Workplace law reforms bring fresh risks and responsibilities

By Claire Haworth

19 May 2026

Claire Haworth

The Employment Rights Act 2025 introduces some of the most significant employment law reforms in recent years. Many changes took effect in April 2026, with further developments expected through 2026 and 2027. Employers should take this opportunity to review policies, processes and manager guidance to ensure compliance.

Family-Friendly Rights

Unpaid parental leave and statutory paternity leave are now available from day one of employment, removing previous service requirements. These changes apply to babies due on or after 5 April 2026 and adoptions from 6 April 2026.

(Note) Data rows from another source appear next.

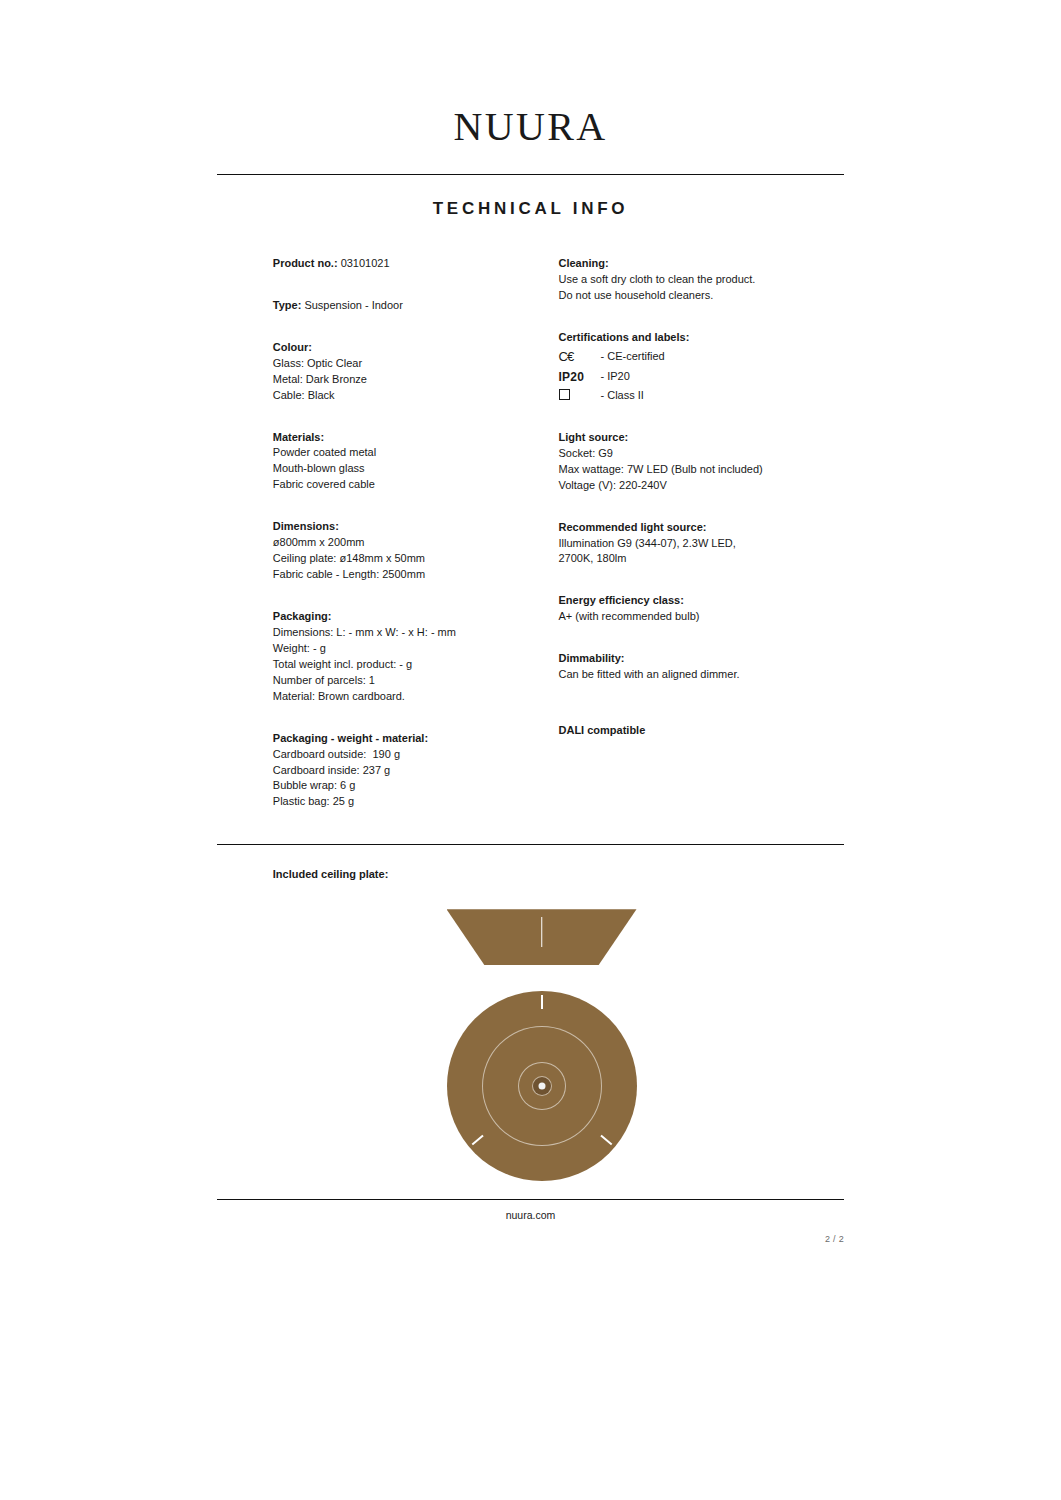NUURA
Technical Info
Product no.: 03101021
Type: Suspension - Indoor
Colour:
Glass: Optic Clear
Metal: Dark Bronze
Cable: Black
Materials:
Powder coated metal
Mouth-blown glass
Fabric covered cable
Dimensions:
ø800mm x 200mm
Ceiling plate: ø148mm x 50mm
Fabric cable - Length: 2500mm
Packaging:
Dimensions: L: - mm x W: - x H: - mm
Weight: - g
Total weight incl. product: - g
Number of parcels: 1
Material: Brown cardboard.
Packaging - weight - material:
Cardboard outside: 190 g
Cardboard inside: 237 g
Bubble wrap: 6 g
Plastic bag: 25 g
Cleaning:
Use a soft dry cloth to clean the product.
Do not use household cleaners.
Certifications and labels:
C€ - CE-certified
IP20 - IP20
- Class II
Light source:
Socket: G9
Max wattage: 7W LED (Bulb not included)
Voltage (V): 220-240V
Recommended light source:
Illumination G9 (344-07), 2.3W LED,
2700K, 180lm
Energy efficiency class:
A+ (with recommended bulb)
Dimmability:
Can be fitted with an aligned dimmer.
DALI compatible
Included ceiling plate:
nuura.com
2 / 2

A transitional period (6 April to 25 July 2026) allows newly eligible employees to give 28 days’ notice; after this, the standard 15-week notice requirement resumes.

What employers should do:
• Update policies, forms and HR systems
• Adjust notice procedures during the transitional period
• Brief managers to ensure consistent understanding of eligibility

Statutory Sick Pay (SSP)

SSP is now payable from the first day of absence, removing the three-day waiting
period. The lower earnings limit has also been abolished, expanding eligibility. Payments are
set at 80 per cent of normal weekly earnings or £123.25, whichever is lower.
What employers should do:
• Review payroll and absence management processes
• Ensure policies clearly define triggers and procedures
• Support managers in handling short-term and repeat absences fairly

Whistleblowing

Sexual harassment disclosures are now classified as protected disclosures.

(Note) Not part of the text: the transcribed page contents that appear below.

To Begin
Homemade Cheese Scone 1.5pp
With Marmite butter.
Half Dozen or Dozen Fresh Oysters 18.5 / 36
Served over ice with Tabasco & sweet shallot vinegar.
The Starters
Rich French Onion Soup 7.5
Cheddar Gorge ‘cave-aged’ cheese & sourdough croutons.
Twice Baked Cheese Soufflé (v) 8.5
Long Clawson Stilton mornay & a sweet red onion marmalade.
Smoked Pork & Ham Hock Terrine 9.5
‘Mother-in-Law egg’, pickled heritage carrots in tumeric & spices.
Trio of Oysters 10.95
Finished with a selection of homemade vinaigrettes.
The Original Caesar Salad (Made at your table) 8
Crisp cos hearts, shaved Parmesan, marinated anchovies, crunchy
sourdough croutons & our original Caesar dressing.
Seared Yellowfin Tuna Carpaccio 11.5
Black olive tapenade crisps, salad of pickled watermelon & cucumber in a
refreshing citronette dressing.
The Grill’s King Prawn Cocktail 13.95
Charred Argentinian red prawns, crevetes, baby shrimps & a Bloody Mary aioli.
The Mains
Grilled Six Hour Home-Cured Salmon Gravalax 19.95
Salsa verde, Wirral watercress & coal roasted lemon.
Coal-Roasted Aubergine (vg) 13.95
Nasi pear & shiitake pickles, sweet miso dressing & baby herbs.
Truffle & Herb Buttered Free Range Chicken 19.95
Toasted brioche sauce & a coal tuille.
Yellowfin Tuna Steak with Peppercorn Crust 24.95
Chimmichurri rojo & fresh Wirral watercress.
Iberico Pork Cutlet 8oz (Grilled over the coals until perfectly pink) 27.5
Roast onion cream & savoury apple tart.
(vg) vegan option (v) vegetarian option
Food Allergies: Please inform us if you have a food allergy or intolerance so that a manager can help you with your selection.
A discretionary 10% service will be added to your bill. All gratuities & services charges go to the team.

Employees have day-one protection from detriment, and dismissals linked to such disclosures are automatically unfair.

Compensation remains uncapped, increasing employer risk where concerns are mishandled.
What employers should do:
• Update whistleblowing and anti-harassment policies
• Reinforce training on recognising and escalating concerns
• Ensure managers handle disclosures sensitively and lawfully

Collective Redundancy

The maximum protective award for failure to consult has doubled from 90 to 180 days’ pay per affected employee. Consultation timelines remain unchanged at 30 days for 20 or more redundancies; 45 days for 100 or more, but the financial risk of non-compliance has increased significantly.

What employers should do:
• Ensure clear understanding of consultation requirements
• Seek legal advice early where needed
• Review internal restructuring and redundancy processes

Fair Work Agency (FWA)

The new Fair Work Agency will take a more proactive enforcement role across areas such as holiday pay, SSP, minimum wage compliance, agency worker rules and recordkeeping. It has powers to request records, investigate and bring claims on behalf of workers.

What employers should do:
• Review holiday pay calculations, including overtime
• Ensure records are accurate, complete and accessible
• Identify and address compliance gaps early

Trade Union Recognition

The removal of the 40 per cent support threshold makes statutory trade union recognition easier to achieve. This increases the importance of strong employee engagement and workplace communication.
What employers should do:
• Strengthen communication and engagement strategies
• Focus on workplace culture and conditions
• Monitor early signs of employee dissatisfaction

These reforms expand employee rights and increase enforcement risks. Employers should act now to update policies, train managers and ensure compliance, reducing exposure and supporting effective workplace practices.